* _Document text_
Agency and inclusive systems

1 Introduction

A specific spatial turn for developmental and educational psychology beyond diametric spatial opposition

The domination of time over space in developmental psychology has become a truism, built into the very nomenclature of development presupposing growth in time. Yet, a different conception of development, not reliant on organismic assumptions of growth, is possible. This is one that examines development in terms of spatial movements, whether at the level of the individual or wider systems.
Inscribing the centrality of space for developmental and educational psychology is not to pit space against time, within some kind of diametric opposition. It requires, firstly, uncovering how foundational concepts of developmental and educational psychology are thoroughly imbued with spatial assumptions. To reveal how specific spatial structural assumptions silently pervade psychology is a key task of this book. In doing so, the relevance of these spaces to agency and to inclusive systems needs to emerge.
The familiarity of space needs to be undone. To do so requires a specific spatial turn for developmental and educational psychology. Space is a concept that is far from being neglected in these disciplines, at least at the level of individual cognition. Naive notions of space, as fixed and noninteractive, have been questioned since Piaget; this highlights that the everyday, taken-for-granted Euclidean space is a construct, and not the only possible one.
There is evidently a strong concern with spatial issues at the level of the individual, especially in relation to cognition in psychology. This ranges across various domains of perception, memory, learning and attention. For example, it includes two-dimensional spatial skills in mathematics achievement (Carr et al., 2018), young children’s perceptual skills in inserting objects into an aperture (Shutts, Örnkloo, von Hofsten, Keen, & Spelke, 2009) and the role of spatial prototypes in memory retrieval, such as regarding bias towards region centres (Plumert & Hund, 2001). It extends to pre-schoolers’ spatial thinking during spatial play (Borriello & Liben, 2018) and understanding the relation between language and spatial cognition in young children (Miller, Patterson, & Simmering, 2016). Nevertheless, the power of space as a mode of relation, both as a medium of experience and to frame understanding, as well as to foster system change, has, at best, been only partially acknowledged in psychology. Spatial concepts at system levels require much further scrutiny, including interrogation of relational spaces, as spaces of mediation. There is a need to expand the terrain of relevance for space in developmental and educational psychology, in both its scope and its range of conceptualisations.

* _What you need to do_
a - List every cited work in the text about space in developmental and educational psychology, giving its authors and year as they appear.
b - Condense the paragraph of the text about space in developmental and educational psychology that opens "The familiarity of space needs to be undone" into a short bulleted list of its main points.
c - Answer these questions from the text about space in developmental and educational psychology, one per line.
(i) According to the text, what dominates space in developmental psychology?
(ii) Since whom have naive notions of space as fixed and noninteractive been questioned?
(iii) Which domains of cognition does the concern with spatial issues range across?
The data that comes next has no connection to the text about space in developmental and educational psychology.

* _Provided material_
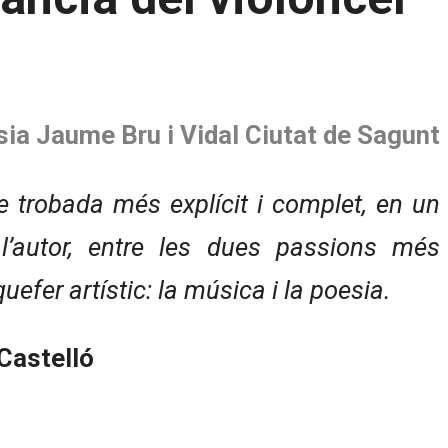
ia Jaume Bru i Vidal Ciutat de Sagunt
de trobada més explícit i complet, en un
e l’autor, entre les dues passions més
uefer artístic: la música i la poesia.
Castelló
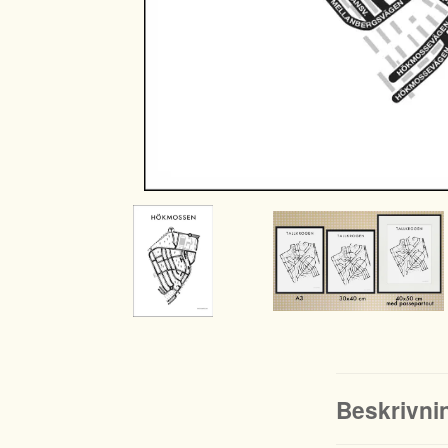
Beskrivni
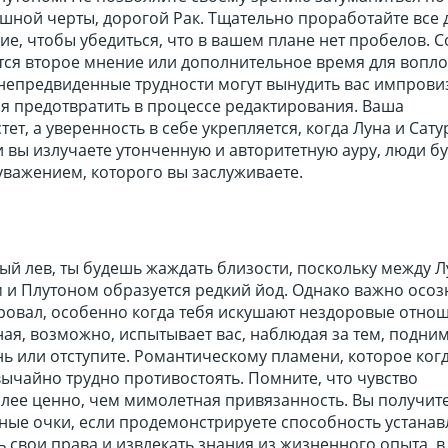
ной черты, дорогой Рак. Тщательно проработайте все д
е, чтобы убедиться, что в вашем плане нет пробелов. 
тся второе мнение или дополнительное время для вопл
 непредвиденные трудности могут вынудить вас импрови
ся предотвратить в процессе редактирования. Ваша
ет, а уверенность в себе укрепляется, когда Луна и Сату
 вы излучаете утонченную и авторитетную ауру, люди бу
 уважением, которого вы заслуживаете.
ый лев, ты будешь жаждать близости, поскольку между Л
 и Плутоном образуется редкий йод. Однако важно осоз
ровал, особенно когда тебя искушают нездоровые отно
ая, возможно, испытывает вас, наблюдая за тем, подним
ь или отступите. Романтическому пламени, которое когд
вычайно трудно противостоять. Помните, что чувство
лее ценно, чем мимолетная привязанность. Вы получит
ные очки, если продемонстрируете способность устанав
ь свои права и извлекать знания из жизненного опыта, в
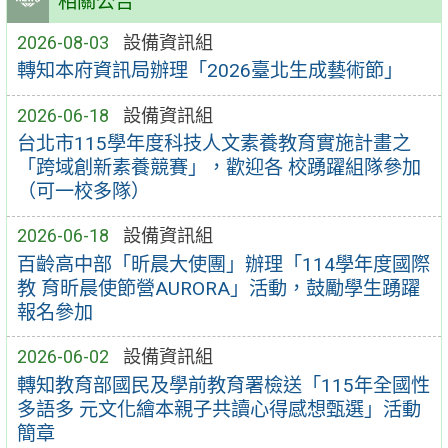
相關公告
2026-08-03
設備資訊組
轉知本府資訊局辦理「2026臺北生成藝術節」
2026-06-18
設備資訊組
台北市115學年度科技人文素養教育實施計畫之
「跨域創新素養競賽」，歡迎各 校踴躍組隊參加
（可一校多隊）
2026-06-18
設備資訊組
百齡高中部「昕晨大使團」辦理「114學年度國際
教 育昕晨使節營AURORA」活動，鼓勵學生踴躍
報名參加
2026-06-02
設備資訊組
轉知教育部國民及學前教育署檢送「115年全國性
多語多 元文化繪本親子共讀心得感想甄選」活動
簡章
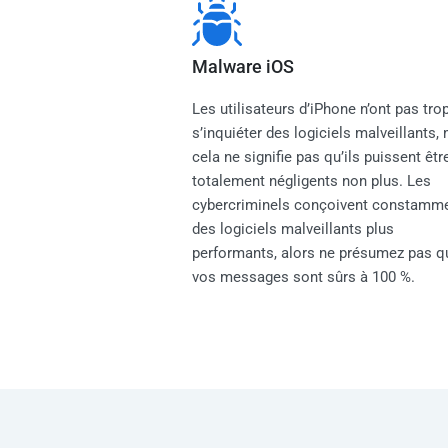
Malware iOS
Les utilisateurs d’iPhone n’ont pas tro
s’inquiéter des logiciels malveillants,
cela ne signifie pas qu’ils puissent êtr
totalement négligents non plus. Les
cybercriminels conçoivent constamm
des logiciels malveillants plus
performants, alors ne présumez pas q
vos messages sont sûrs à 100 %.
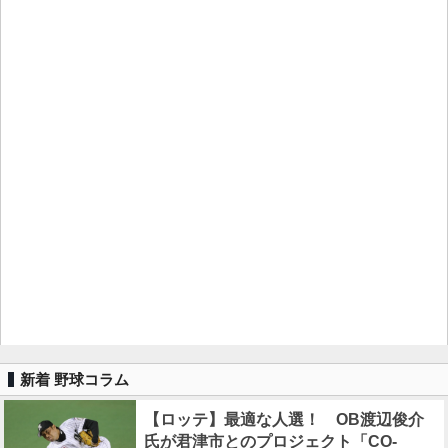
新着 野球コラム
【ロッテ】最適な人選！ OB渡辺俊介
氏が君津市とのプロジェクト「CO-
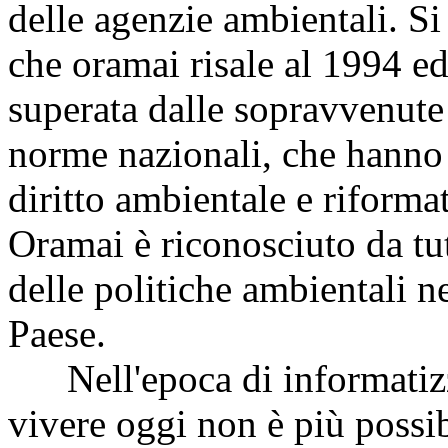
delle agenzie ambientali. Si 
che oramai risale al 1994 e
superata dalle sopravvenute
norme nazionali, che hanno
diritto ambientale e riforma
Oramai è riconosciuto da tut
delle politiche ambientali 
Paese.
Nell'epoca di informatizza
vivere oggi non è più possi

* _Written answers_
a -
- Carr et al., 2018
- Shutts, Örnkloo, von Hofsten, Keen, & Spelke, 2009
- Plumert & Hund, 2001
- Borriello & Liben, 2018
- Miller, Patterson, & Simmering, 2016

b -
- The familiarity of space must be undone, which calls for a specific spatial turn in developmental and educational psychology.
- These disciplines do not neglect space, at least at the level of individual cognition.
- Since Piaget, naive ideas of space as fixed and noninteractive have been questioned.
- This shows that everyday Euclidean space is a construct and not the only possible one.

c -
(i) Time.
(ii) Piaget.
(iii) Perception, memory, learning and attention.